I walked out of the store and decided I felt like deli subs for lunch.

A few minutes into my walk, I spotted a nose-less, ear-less, but still completely male Mike. I squinted to get a better look. That bastard. He called out like he had a major problem!

I wanted to haul off and punch him, but I noticed a dog. I don’t know if I thought the dog might be a witness against me, or if I really just wanted to talk to a dog.

“Hey there, pup,” I said to the Boston-Terrier. “My name’s Angela. What’s yours?”

I knelt down beside him.

“My name,” he said in the most cutesy-wootsiest voice I’d ever heard, “is Shut Up. And some other things. I forget. Snacky-wacky?”
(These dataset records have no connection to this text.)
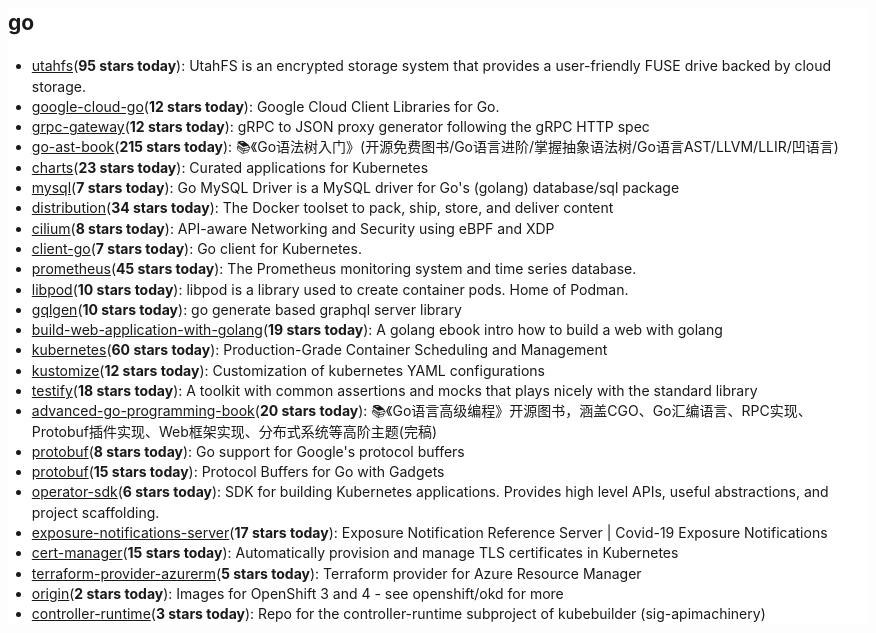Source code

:## go
+ [utahfs](https://github.com/cloudflare/utahfs)(**95 stars today**): UtahFS is an encrypted storage system that provides a user-friendly FUSE drive backed by cloud storage.
+ [google-cloud-go](https://github.com/googleapis/google-cloud-go)(**12 stars today**): Google Cloud Client Libraries for Go.
+ [grpc-gateway](https://github.com/grpc-ecosystem/grpc-gateway)(**12 stars today**): gRPC to JSON proxy generator following the gRPC HTTP spec
+ [go-ast-book](https://github.com/chai2010/go-ast-book)(**215 stars today**): 📚《Go语法树入门》(开源免费图书/Go语言进阶/掌握抽象语法树/Go语言AST/LLVM/LLIR/凹语言)
+ [charts](https://github.com/helm/charts)(**23 stars today**): Curated applications for Kubernetes
+ [mysql](https://github.com/go-sql-driver/mysql)(**7 stars today**): Go MySQL Driver is a MySQL driver for Go's (golang) database/sql package
+ [distribution](https://github.com/docker/distribution)(**34 stars today**): The Docker toolset to pack, ship, store, and deliver content
+ [cilium](https://github.com/cilium/cilium)(**8 stars today**): API-aware Networking and Security using eBPF and XDP
+ [client-go](https://github.com/kubernetes/client-go)(**7 stars today**): Go client for Kubernetes.
+ [prometheus](https://github.com/prometheus/prometheus)(**45 stars today**): The Prometheus monitoring system and time series database.
+ [libpod](https://github.com/containers/libpod)(**10 stars today**): libpod is a library used to create container pods. Home of Podman.
+ [gqlgen](https://github.com/99designs/gqlgen)(**10 stars today**): go generate based graphql server library
+ [build-web-application-with-golang](https://github.com/astaxie/build-web-application-with-golang)(**19 stars today**): A golang ebook intro how to build a web with golang
+ [kubernetes](https://github.com/kubernetes/kubernetes)(**60 stars today**): Production-Grade Container Scheduling and Management
+ [kustomize](https://github.com/kubernetes-sigs/kustomize)(**12 stars today**): Customization of kubernetes YAML configurations
+ [testify](https://github.com/stretchr/testify)(**18 stars today**): A toolkit with common assertions and mocks that plays nicely with the standard library
+ [advanced-go-programming-book](https://github.com/chai2010/advanced-go-programming-book)(**20 stars today**): 📚《Go语言高级编程》开源图书，涵盖CGO、Go汇编语言、RPC实现、Protobuf插件实现、Web框架实现、分布式系统等高阶主题(完稿)
+ [protobuf](https://github.com/golang/protobuf)(**8 stars today**): Go support for Google's protocol buffers
+ [protobuf](https://github.com/gogo/protobuf)(**15 stars today**): Protocol Buffers for Go with Gadgets
+ [operator-sdk](https://github.com/operator-framework/operator-sdk)(**6 stars today**): SDK for building Kubernetes applications. Provides high level APIs, useful abstractions, and project scaffolding.
+ [exposure-notifications-server](https://github.com/google/exposure-notifications-server)(**17 stars today**): Exposure Notification Reference Server | Covid-19 Exposure Notifications
+ [cert-manager](https://github.com/jetstack/cert-manager)(**15 stars today**): Automatically provision and manage TLS certificates in Kubernetes
+ [terraform-provider-azurerm](https://github.com/terraform-providers/terraform-provider-azurerm)(**5 stars today**): Terraform provider for Azure Resource Manager
+ [origin](https://github.com/openshift/origin)(**2 stars today**): Images for OpenShift 3 and 4 - see openshift/okd for more
+ [controller-runtime](https://github.com/kubernetes-sigs/controller-runtime)(**3 stars today**): Repo for the controller-runtime subproject of kubebuilder (sig-apimachinery)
“Sorry, Shut Up. I haven’t got anything on me, but if you’re still around after I finish my lunch, maybe I’ll bring you some.”

“Thanks!”

Some old guy with a long beard and a cane shuffled in my general direction. I’d lost track of Mike so I walked toward the deli.

A camera crew had set up a scene with a reporter. I tried dodging their scene—no sense in being a jerk—but they stopped me.

“Ma’am, can I ask you a few questions?”

“How can you tell I’m a woman?”

“Your clothes all look like they haven’t been washed yet. I just guessed.”

“Oh. Well, I guess—”

A little boy shrieked behind us.

The reporter and camera crew swung to face the boy’s scream. The old guy flew. He’d tucked his cane under his arm, and his long beard flipped in the wind.

I ducked behind the camera crew. They weren’t interested in me anymore. Their new story was better.

It all seemed pretty familiar, so I dropped to the ground and posed like one of those sky divers you see in photos. I flexed my mind a particular way and, sure enough, floated awkwardly into the sky.

My dream flight had always been clunky. I landed as softly as I could on top of a building. I made a very loud WHUMP when I hit.

I touched the roof, ran my fingers over the rough concrete. It felt so solid. But if I had my dream powers there, I must have been asleep. Right?

If I was sleeping then, none of us have ever woken since. I switch gender every other day, Mike loses and gains body parts. Jack wakes up as a two-year-old some days.

And that old guy? Well, if you stick around here long enough, I’m sure you’ll see him.